**Tasks to carry out**
[1] Using the article on Rogers County's alcohol monitoring anklets, answer the following:
(a) Since what year have Tulsa area courts used 24/7 alcohol monitoring anklets?
(b) How often does the ankle bracelet sample an offender's perspiration?
(c) What does the abbreviation RF stand for?
[2] In the entries, transcribe the lines from the line with "List all objects" up to and including the line with "building: (383, 173)".

**Page extract**
-- -- --
Rogers County clamps down on drunk drivers with new multifunction anklets

Local courts some of first in the country to use combined alcohol, house arrest ankle monitors

CLAREMORE —  

While Tulsa area courts have been using 24/7 alcohol monitoring anklets to monitor offenders since 2005, the Rogers County Felony Drug and DUI Courts are some of the first in the country to implement a new version of the technology, which includes both 24/7 alcohol testing and house arrest monitoring in the same anklet.

 The technology is called SCRAMx (for Secure Continuous Remote Alcohol Monitor), and it includes an ankle bracelet, worn around-the-clock, that samples an offender’s perspiration every 30 minutes in order to ensure compliance with court-ordered sobriety. 

The “new” part of the SCRAMx System is the addition of house arrest, or RF (radio frequency), monitoring, which allows officials to sentence offenders to home confinement and remotely monitor compliance. Generally, offenders are allowed and even required to continue to work, with monitored confinement during non-working hours.
-- -- --
**Data listing**

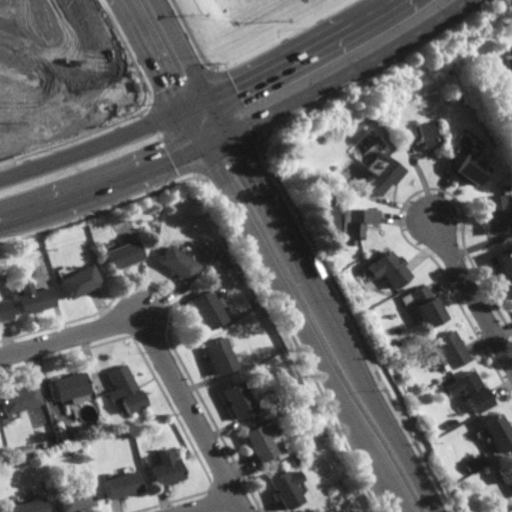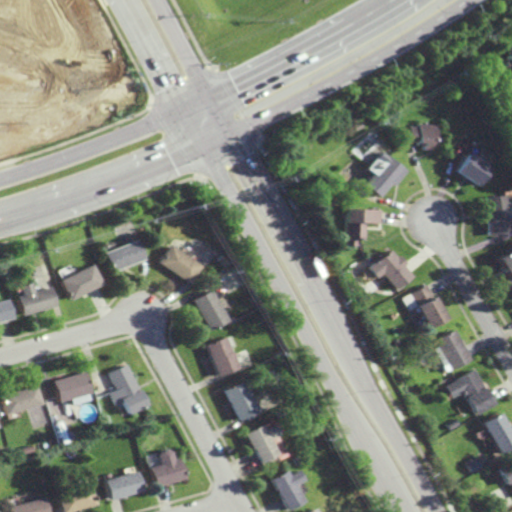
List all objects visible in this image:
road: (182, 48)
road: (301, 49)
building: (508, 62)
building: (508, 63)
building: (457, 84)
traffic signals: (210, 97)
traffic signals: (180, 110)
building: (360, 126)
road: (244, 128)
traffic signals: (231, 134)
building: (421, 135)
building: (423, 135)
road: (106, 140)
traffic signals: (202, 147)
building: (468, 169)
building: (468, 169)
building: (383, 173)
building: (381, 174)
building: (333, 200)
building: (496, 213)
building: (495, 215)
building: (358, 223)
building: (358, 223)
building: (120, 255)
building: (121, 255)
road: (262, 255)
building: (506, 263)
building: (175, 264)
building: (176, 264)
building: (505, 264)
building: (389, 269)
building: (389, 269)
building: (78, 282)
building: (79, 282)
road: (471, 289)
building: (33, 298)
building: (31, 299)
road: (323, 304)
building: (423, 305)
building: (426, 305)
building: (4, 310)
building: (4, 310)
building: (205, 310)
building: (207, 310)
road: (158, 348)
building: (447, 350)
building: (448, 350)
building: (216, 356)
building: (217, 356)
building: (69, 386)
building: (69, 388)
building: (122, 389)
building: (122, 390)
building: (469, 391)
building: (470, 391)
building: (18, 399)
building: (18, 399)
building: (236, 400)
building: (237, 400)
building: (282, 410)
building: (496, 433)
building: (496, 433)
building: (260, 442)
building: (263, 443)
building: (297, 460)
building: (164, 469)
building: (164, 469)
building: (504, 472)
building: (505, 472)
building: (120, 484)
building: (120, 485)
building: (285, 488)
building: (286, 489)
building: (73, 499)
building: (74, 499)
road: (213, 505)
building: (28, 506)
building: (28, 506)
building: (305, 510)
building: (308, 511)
-- -- --
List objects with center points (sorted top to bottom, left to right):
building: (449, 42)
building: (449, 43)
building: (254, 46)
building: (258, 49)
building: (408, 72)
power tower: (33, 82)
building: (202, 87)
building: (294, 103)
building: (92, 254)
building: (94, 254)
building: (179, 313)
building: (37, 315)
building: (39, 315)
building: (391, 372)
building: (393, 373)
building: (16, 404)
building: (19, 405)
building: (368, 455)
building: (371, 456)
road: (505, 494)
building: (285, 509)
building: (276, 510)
-- -- --
**The results**
[1]
(a) 2005
(b) Every 30 minutes
(c) Radio frequency

[2]
List all objects visible in this image:
road: (182, 48)
road: (301, 49)
building: (508, 62)
building: (508, 63)
building: (457, 84)
traffic signals: (210, 97)
traffic signals: (180, 110)
building: (360, 126)
road: (244, 128)
traffic signals: (231, 134)
building: (421, 135)
building: (423, 135)
road: (106, 140)
traffic signals: (202, 147)
building: (468, 169)
building: (468, 169)
building: (383, 173)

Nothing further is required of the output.